The Value of Nothing, by Raj Patel (HarperCollins, January). One response to the financial crisis is to cast a new critical eye on consumerism: what, why and how much we buy. Acclaimed economist Raj Patel takes things a step further, looking at how and why we price and value things. For instance, he pegs the real cost of a Big Mac at $200.

Solar, by Ian McEwan (Random House Canada, April). A satirical novel by the masterful McEwan that is at once about climate change and about the ambitions and self-deceptions of an aging Nobel Prize physicist.

Nomad, by Ayaan Hirsi Ali (Knopf, April). This third memoir-cum-manifesto by a heroic refugee who fled her ordained female role describes her efforts to reconcile her Islamic heritage with her passion for Western values.

Point Omega, by Don DeLillo (Scribner, Feb.) DeLillo has been our most prophetic novelist, taking on conspiracy theory, cover-ups and 9/11. In this novella, he probes the secret manipulations of American war strategists.

I Know I Am, But What Are You?, by Samantha Bee (Simon Spotlight, April). Can't wait until September for Jon Stewart, or just a fan of The Daily Show? Either way, pleasure is promised, and more than a few laughs in this memoiristic collection by Canadian trouper Bee. Think David Sedaris and Sarah Vowell.

Absence of Mind, by Marilynne Robinson (Yale University Press, May). The brilliant American novelist (Housekeeping, Gilead) turns her attention to the science-versus-religion wars, and finds individual consciousness the key to getting past all the rhetoric.

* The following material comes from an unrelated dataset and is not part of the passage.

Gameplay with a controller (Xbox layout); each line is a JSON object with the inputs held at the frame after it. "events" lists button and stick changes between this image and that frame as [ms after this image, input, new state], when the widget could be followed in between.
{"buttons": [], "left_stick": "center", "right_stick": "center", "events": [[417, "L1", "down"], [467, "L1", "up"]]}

Jane's Fame, by Claire Harman (Holt, March). Austen wrote six completed novels, each a masterpiece. Harman takes us through her very full afterlife, her seesawing reputation and the current Jane-mania, with its hundreds of hundreds of pale parasitic pastiches - and a few good movies.

Diet for a Hot Planet: the Climate Crisis at the End of Your Fork and What You Can Do About It, by Anna Lappé (Bloomsbury, March). Following in the oven mitts of her mother - Frances Moore Lappé wrote the hugely influential Diet for a Small Planet - Anna Lappé proposes ways to help save the Earth by changing radically what we eat and how we produce it.